> _WHAT IS BEING ASKED_
Can you retype every line of the listing below word for word, leaving the pictures out of your answer?

>> Begin MATERIALS PROVIDED

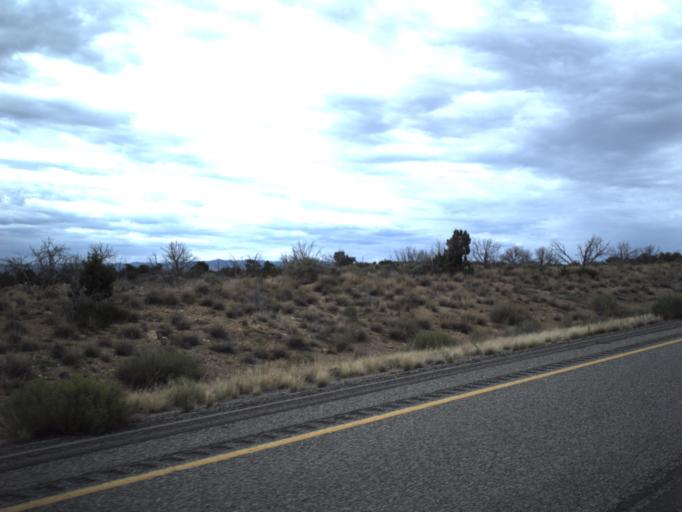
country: US
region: Colorado
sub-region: Mesa County
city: Loma
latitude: 39.1642
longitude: -109.1377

>> End MATERIALS PROVIDED

> _SOLVED EXERCISE_
country: US
region: Colorado
sub-region: Mesa County
city: Loma
latitude: 39.1642
longitude: -109.1377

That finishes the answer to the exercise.